Task brief: Return all lines in the data where the string "casier" can be found.

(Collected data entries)
============

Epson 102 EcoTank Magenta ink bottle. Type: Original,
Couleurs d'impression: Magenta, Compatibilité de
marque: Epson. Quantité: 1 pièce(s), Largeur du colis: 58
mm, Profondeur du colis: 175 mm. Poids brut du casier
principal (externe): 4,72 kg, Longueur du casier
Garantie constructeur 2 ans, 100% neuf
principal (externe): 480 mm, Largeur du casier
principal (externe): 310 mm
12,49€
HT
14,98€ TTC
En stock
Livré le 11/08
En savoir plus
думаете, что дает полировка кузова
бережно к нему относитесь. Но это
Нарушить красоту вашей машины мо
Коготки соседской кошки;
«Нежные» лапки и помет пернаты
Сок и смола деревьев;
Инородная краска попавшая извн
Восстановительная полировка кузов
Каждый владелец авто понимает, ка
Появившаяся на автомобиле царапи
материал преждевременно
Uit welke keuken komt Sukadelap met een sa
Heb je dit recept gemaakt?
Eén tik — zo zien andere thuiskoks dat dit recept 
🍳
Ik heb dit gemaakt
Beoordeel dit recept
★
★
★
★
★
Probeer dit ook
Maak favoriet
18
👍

============

Written response:
mm, Profondeur du colis: 175 mm. Poids brut du casier
principal (externe): 4,72 kg, Longueur du casier
principal (externe): 480 mm, Largeur du casier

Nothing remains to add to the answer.